Doc Robbins turned around and said, “Hello, Grissom. Good to be back. Can’t wait to get back to work.”
“Here. A little welcome-back present.” He walked forward and handed Robbins a small cardboard box.
Robbins leaned on his crutch with one hand, took the box with the other. He let the crutch dangle off his forearm by the support as he opened the box.
It was a large tarantula, encased in Lucite. Robbins grinned as he hefted it. “Nice weight,” he said. “Should come in handy the next time I need to squash a pest.”
“ ‘It is difficult to say who do you the most mischief; enemies with the worst intentions or friends with the best.’ ”
“Benjamin Franklin?
“Edward Bulwer-Lytton.”
“Isn’t he the guy who wrote ‘It was a dark and stormy night’?”
“Very good. Most people attribute that line to Snoopy.”
Robbins set the paperweight down on the very same counter the Brazilian wandering spider had leapt from. “S noopy had a better agent. Is this strictly a social call, or was there something else?”

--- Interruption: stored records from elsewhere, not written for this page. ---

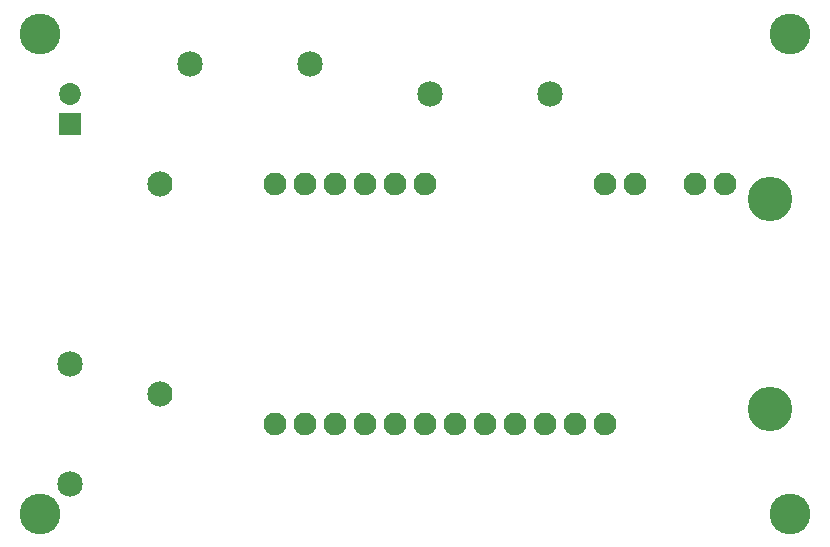
<source format=gbs>
G04 MADE WITH FRITZING*
G04 WWW.FRITZING.ORG*
G04 DOUBLE SIDED*
G04 HOLES PLATED*
G04 CONTOUR ON CENTER OF CONTOUR VECTOR*
%ASAXBY*%
%FSLAX23Y23*%
%MOIN*%
%OFA0B0*%
%SFA1.0B1.0*%
%ADD10C,0.085000*%
%ADD11C,0.072992*%
%ADD12C,0.084000*%
%ADD13C,0.135984*%
%ADD14C,0.148425*%
%ADD15C,0.076000*%
%ADD16R,0.072992X0.072992*%
%LNMASK0*%
G90*
G70*
G54D10*
X1418Y1506D03*
X1818Y1506D03*
X618Y1606D03*
X1018Y1606D03*
G54D11*
X218Y1406D03*
X218Y1505D03*
G54D10*
X218Y606D03*
X218Y206D03*
G54D12*
X518Y506D03*
X518Y1206D03*
G54D13*
X2618Y1706D03*
X2618Y106D03*
X118Y106D03*
X118Y1706D03*
G54D14*
X2551Y1156D03*
G54D15*
X901Y1206D03*
X1001Y1206D03*
X1101Y1206D03*
X1201Y1206D03*
X1301Y1206D03*
X1401Y1206D03*
G54D14*
X2551Y456D03*
G54D15*
X2001Y1206D03*
X2101Y1206D03*
X2301Y1206D03*
X2401Y1206D03*
X2001Y406D03*
X1901Y406D03*
X1801Y406D03*
X1701Y406D03*
X1601Y406D03*
X1501Y406D03*
X1401Y406D03*
X1301Y406D03*
X1201Y406D03*
X1101Y406D03*
X1001Y406D03*
X901Y406D03*
G54D16*
X218Y1406D03*
G04 End of Mask0*
M02*
</source>
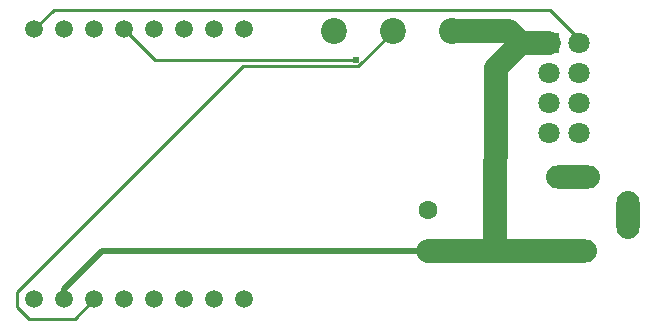
<source format=gtl>
G04 Layer: TopLayer*
G04 EasyEDA v6.5.22, 2023-03-16 18:17:56*
G04 154933f4cc8841fba2b3e540ab7d939e,10*
G04 Gerber Generator version 0.2*
G04 Scale: 100 percent, Rotated: No, Reflected: No *
G04 Dimensions in millimeters *
G04 leading zeros omitted , absolute positions ,4 integer and 5 decimal *
%FSLAX45Y45*%
%MOMM*%

%ADD10C,0.5000*%
%ADD11C,0.2540*%
%ADD12C,2.0000*%
%ADD13C,1.6000*%
%ADD14R,1.8000X1.8000*%
%ADD15C,1.8000*%
%ADD16C,1.5080*%
%ADD17O,1.9558X4.064*%
%ADD18O,4.064X1.9558*%
%ADD19O,4.572X1.9558*%
%ADD20C,2.2000*%
%ADD21C,0.6100*%

%LPD*%
D10*
X1151887Y358139D02*
G01*
X1151887Y441960D01*
X1473200Y762000D01*
X4229099Y764794D01*
D11*
X1405887Y356999D02*
G01*
X1241905Y193017D01*
X854428Y193017D01*
X751761Y295683D01*
X751761Y416283D01*
X2663797Y2328318D01*
X3641493Y2328318D01*
X3933187Y2620012D01*
X3933187Y2628902D01*
D12*
X5454599Y769493D02*
G01*
X4229099Y764794D01*
X5016421Y2527300D02*
G01*
X4803518Y2313939D01*
X4800599Y762000D01*
X5256502Y2527962D02*
G01*
X5136461Y2527962D01*
X5136461Y2527962D02*
G01*
X5016421Y2527962D01*
X4433186Y2628902D02*
G01*
X4915481Y2628902D01*
X5016421Y2527962D01*
D11*
X897887Y2642999D02*
G01*
X1064841Y2809953D01*
X5262140Y2809953D01*
X5510502Y2561592D01*
X5510502Y2528216D01*
X1659887Y2642999D02*
G01*
X1915995Y2386891D01*
X3617211Y2386891D01*
D13*
G01*
X4229099Y764794D03*
G01*
X4229099Y1114805D03*
D14*
G01*
X5256491Y2527973D03*
D15*
G01*
X5510491Y2528227D03*
G01*
X5256491Y2274227D03*
G01*
X5510491Y2274227D03*
G01*
X5256491Y2020227D03*
G01*
X5510491Y2020227D03*
G01*
X5256491Y1766227D03*
G01*
X5510491Y1766227D03*
D16*
G01*
X897889Y356996D03*
G01*
X897889Y2642996D03*
G01*
X2675889Y356996D03*
G01*
X2421889Y356996D03*
G01*
X2167889Y356996D03*
G01*
X1913889Y356996D03*
G01*
X1659889Y356996D03*
G01*
X1405889Y356996D03*
G01*
X1151889Y356996D03*
G01*
X2675889Y2642996D03*
G01*
X2421889Y2642996D03*
G01*
X2167889Y2642996D03*
G01*
X1913889Y2642996D03*
G01*
X1659889Y2642996D03*
G01*
X1405889Y2642996D03*
G01*
X1151889Y2642996D03*
D17*
G01*
X5924600Y1069492D03*
D18*
G01*
X5454599Y769493D03*
D19*
G01*
X5454599Y1389506D03*
D20*
G01*
X4433189Y2628900D03*
G01*
X3933189Y2628900D03*
G01*
X3433190Y2628900D03*
D21*
G01*
X3617211Y2386891D03*
M02*

</source>
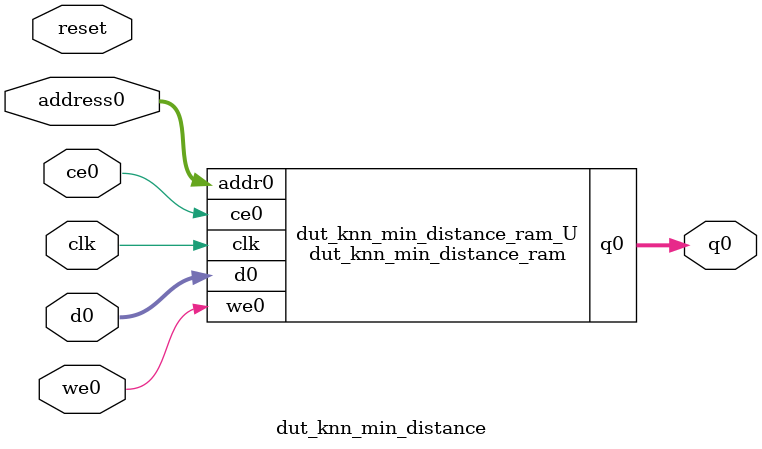
<source format=v>

`timescale 1 ns / 1 ps
module dut_knn_min_distance_ram (addr0, ce0, d0, we0, q0,  clk);

parameter DWIDTH = 32;
parameter AWIDTH = 5;
parameter MEM_SIZE = 20;

input[AWIDTH-1:0] addr0;
input ce0;
input[DWIDTH-1:0] d0;
input we0;
output reg[DWIDTH-1:0] q0;
input clk;

(* ram_style = "distributed" *)reg [DWIDTH-1:0] ram[MEM_SIZE-1:0];




always @(posedge clk)  
begin 
    if (ce0) 
    begin
        if (we0) 
        begin 
            ram[addr0] <= d0; 
            q0 <= d0;
        end 
        else 
            q0 <= ram[addr0];
    end
end


endmodule


`timescale 1 ns / 1 ps
module dut_knn_min_distance(
    reset,
    clk,
    address0,
    ce0,
    we0,
    d0,
    q0);

parameter DataWidth = 32'd32;
parameter AddressRange = 32'd20;
parameter AddressWidth = 32'd5;
input reset;
input clk;
input[AddressWidth - 1:0] address0;
input ce0;
input we0;
input[DataWidth - 1:0] d0;
output[DataWidth - 1:0] q0;



dut_knn_min_distance_ram dut_knn_min_distance_ram_U(
    .clk( clk ),
    .addr0( address0 ),
    .ce0( ce0 ),
    .d0( d0 ),
    .we0( we0 ),
    .q0( q0 ));

endmodule


</source>
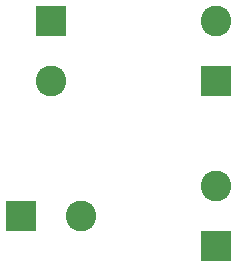
<source format=gts>
%TF.GenerationSoftware,KiCad,Pcbnew,(5.1.12-1-10_14)*%
%TF.CreationDate,2021-12-04T23:40:54+01:00*%
%TF.ProjectId,contraddictionLamp_220Conn,636f6e74-7261-4646-9469-6374696f6e4c,rev?*%
%TF.SameCoordinates,Original*%
%TF.FileFunction,Soldermask,Top*%
%TF.FilePolarity,Negative*%
%FSLAX46Y46*%
G04 Gerber Fmt 4.6, Leading zero omitted, Abs format (unit mm)*
G04 Created by KiCad (PCBNEW (5.1.12-1-10_14)) date 2021-12-04 23:40:54*
%MOMM*%
%LPD*%
G01*
G04 APERTURE LIST*
%ADD10R,2.600000X2.600000*%
%ADD11C,2.600000*%
G04 APERTURE END LIST*
D10*
%TO.C,J1*%
X170434000Y-94742000D03*
D11*
X170434000Y-99822000D03*
%TD*%
%TO.C,J2*%
X172974000Y-111252000D03*
D10*
X167894000Y-111252000D03*
%TD*%
D11*
%TO.C,J3*%
X184404000Y-94742000D03*
D10*
X184404000Y-99822000D03*
%TD*%
%TO.C,J4*%
X184404000Y-113792000D03*
D11*
X184404000Y-108712000D03*
%TD*%
M02*

</source>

Grissom walked over to the autopsy table, where the body of Roberto Quadros lay. His skin was still red and grossly swollen, dotted with approximately three and a half thousand stingers; the Y-shaped suture on his chest told him that Robbins had finished his autopsy. “Is the tox screen back yet?”
“Just came in. It was definitely the envenomation that killed him, though we did find small amounts of the homobatrachotoxin you told us to look out for.”
“How much?”
Robbins limped over to his desk and picked up a piece of paper. “Point-zero-four micrograms,” he said.
“Not a lethal dose,” said Grissom, “but more than you’d expect from simple environmental exposure.”
“And definitely enough to have an effect.”
“One of the initial symptoms of homobatrachotoxin poisoning is paralysis. I think the amount in Quadros’s bloodstream was enough to produce that.”